Die in den „Kiabi-Skandal“ verwickelte Volksbank Düsseldorf Neuss hat von der Bafin eine Buße von 210.000 Euro aufgebrummt bekommen. Die Finanzaufsicht hatte Mängel in der Geldwäscheprävention festgestellt. Einer Mitteilung zufolge wurde die Arbeit des externen Geldwäschebeauftragten von der Bank nicht richtig überprüft. 2024 waren fragwürdige Zahlungen mit Iran-Bezug bei der Bank ruchbar geworden.

Dieses Land steht auf der Bafin-Liste der Hochrisikoländer für Geldwäsche und Terrorismusfinanzierung. Bei solchen Ländern müssen Banken besondere Sorgfaltspflichten erfüllen: intensivere Kontrollen und schnelle Verdachtsmeldungen an die Financial Intelligence Unit. Konkret ging es damals um Transaktionen des Düsseldorfer Unternehmens GIC International, die nicht richtig geprüft worden waren. Wie die Aufsicht festhält, bleibt die Bank auch dann in der Verantwortung für die Geldwäscheprävention, wenn diese an einen externen Dienstleister ausgelagert wird. Der Bescheid ist seit dem 19. August 2026 rechtskräftig.

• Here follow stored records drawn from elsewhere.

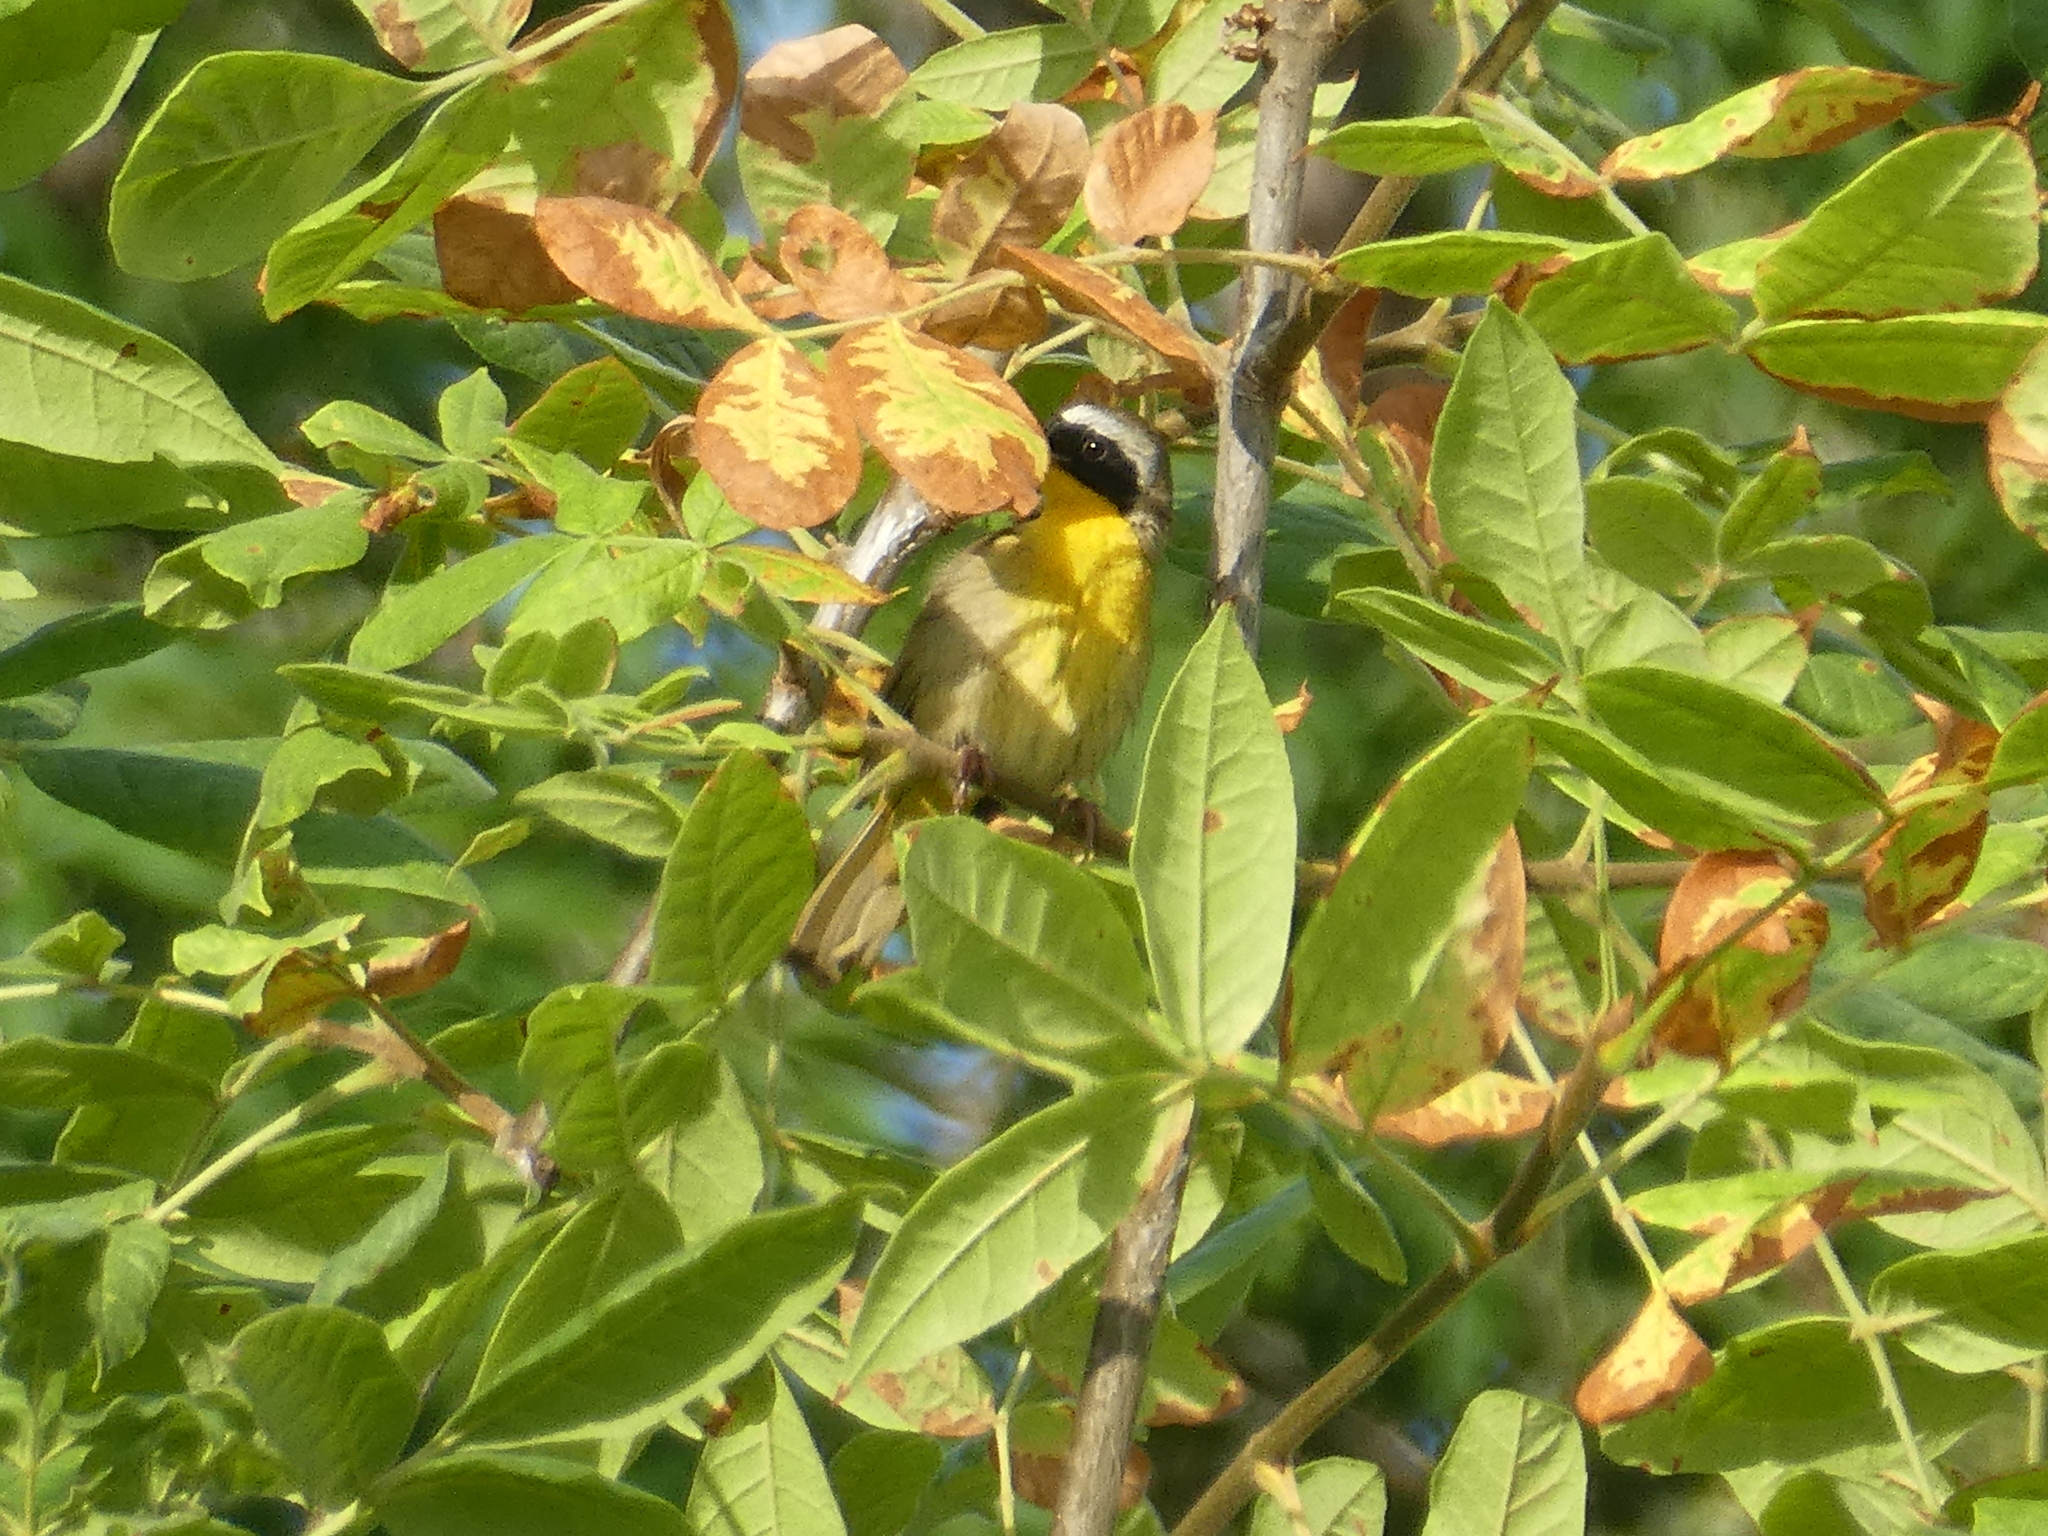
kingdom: Animalia
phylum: Chordata
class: Aves
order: Passeriformes
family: Parulidae
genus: Geothlypis
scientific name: Geothlypis trichas
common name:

Die Volksbank Düsseldorf Neuss zählt zu den Kriseninstituten der Gruppe, seit sie in einen 100 Mio. Euro schweren Betrugsfall im Zusammenhang mit dem französischen Modekonzern Kiabi verwickelt war. Die Bafin ersetzte in Düsseldorf den gesamten Vorstand mit externen Managern und schickte zwei Sonderbeauftragte. Die Volksbank Krefeld ist aktuell dabei, die Problembank rückwirkend zum 1. Januar 2026 zu übernehmen.